### İncelenen Metin

• Sonuç bulunamadı

2.3. İlgili Araştırmalar

2.3.1. Yurt Dışında Yapılan Çalışmalar

Enright ve Beatie (1992) çalışmalarında matematikte öğrencilerin eleştirel düşünme becerilerinin geliştirilmesi ve sonuçlarının değerlendirilmesi üzerine tartışmıştır. Eleştirel düşünme becerileri öğretimini SOLVE (Study the Problem, Organize the Data, Line up a Plan, Verify the Plan, Evaluate the Match) başlığı altında incelemiş ve beş boyutta sunmuştur.

 Matematik Problemlerini Tanımlama

 Verileri organize etme

 Planlama

 Planın sağlamasını yapma.

######

▶ Yapılacak Görev:
Yukarıdaki, yurt dışında yapılan eleştirel düşünme çalışmalarına ilişkin metni baştan sona kelimesi kelimesine yeniden yazınız.

### Veri Kümesi Kesitleri

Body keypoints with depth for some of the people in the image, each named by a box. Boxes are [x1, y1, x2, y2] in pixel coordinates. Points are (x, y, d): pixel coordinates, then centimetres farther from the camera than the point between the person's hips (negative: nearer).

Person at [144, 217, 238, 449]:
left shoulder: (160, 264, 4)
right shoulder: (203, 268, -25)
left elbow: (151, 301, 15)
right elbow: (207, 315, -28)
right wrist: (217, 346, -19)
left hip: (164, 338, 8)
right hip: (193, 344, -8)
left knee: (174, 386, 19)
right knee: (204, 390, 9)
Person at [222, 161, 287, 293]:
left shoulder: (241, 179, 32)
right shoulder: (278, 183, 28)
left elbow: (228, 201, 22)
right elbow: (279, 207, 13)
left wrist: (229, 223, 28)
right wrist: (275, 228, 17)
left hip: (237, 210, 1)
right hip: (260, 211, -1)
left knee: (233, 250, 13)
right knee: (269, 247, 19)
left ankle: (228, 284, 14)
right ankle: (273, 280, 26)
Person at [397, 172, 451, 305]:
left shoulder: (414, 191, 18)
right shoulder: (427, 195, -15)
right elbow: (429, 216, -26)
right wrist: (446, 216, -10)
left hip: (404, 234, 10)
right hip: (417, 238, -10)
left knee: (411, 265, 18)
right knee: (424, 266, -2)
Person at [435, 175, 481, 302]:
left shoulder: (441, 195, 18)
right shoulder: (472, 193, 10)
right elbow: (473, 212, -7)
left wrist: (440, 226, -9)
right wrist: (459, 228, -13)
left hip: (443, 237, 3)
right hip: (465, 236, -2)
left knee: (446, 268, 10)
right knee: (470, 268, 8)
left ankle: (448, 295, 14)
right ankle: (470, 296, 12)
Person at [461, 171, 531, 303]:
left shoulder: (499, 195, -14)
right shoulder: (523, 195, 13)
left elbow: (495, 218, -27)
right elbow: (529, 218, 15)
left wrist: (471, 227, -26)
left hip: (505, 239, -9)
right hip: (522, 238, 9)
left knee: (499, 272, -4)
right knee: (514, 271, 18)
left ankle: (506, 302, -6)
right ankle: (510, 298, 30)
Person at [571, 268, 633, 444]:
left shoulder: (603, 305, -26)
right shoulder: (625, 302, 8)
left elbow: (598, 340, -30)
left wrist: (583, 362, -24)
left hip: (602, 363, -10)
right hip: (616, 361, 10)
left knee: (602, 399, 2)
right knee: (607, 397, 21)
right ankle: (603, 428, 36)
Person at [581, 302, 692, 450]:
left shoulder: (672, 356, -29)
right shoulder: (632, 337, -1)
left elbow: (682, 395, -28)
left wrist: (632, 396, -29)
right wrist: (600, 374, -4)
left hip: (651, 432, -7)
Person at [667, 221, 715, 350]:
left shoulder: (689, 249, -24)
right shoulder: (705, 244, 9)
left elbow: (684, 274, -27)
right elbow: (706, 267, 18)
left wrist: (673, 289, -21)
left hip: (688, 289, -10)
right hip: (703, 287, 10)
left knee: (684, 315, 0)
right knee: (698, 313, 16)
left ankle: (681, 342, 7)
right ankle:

######

▶ Görevin Çıktısı:
• Sonuç bulunamadı

2.3. İlgili Araştırmalar

2.3.1. Yurt Dışında Yapılan Çalışmalar

Enright ve Beatie (1992) çalışmalarında matematikte öğrencilerin eleştirel düşünme becerilerinin geliştirilmesi ve sonuçlarının değerlendirilmesi üzerine tartışmıştır. Eleştirel düşünme becerileri öğretimini SOLVE (Study the Problem, Organize the Data, Line up a Plan, Verify the Plan, Evaluate the Match) başlığı altında incelemiş ve beş boyutta sunmuştur.

 Matematik Problemlerini Tanımlama

 Verileri organize etme

 Planlama

 Planın sağlamasını yapma.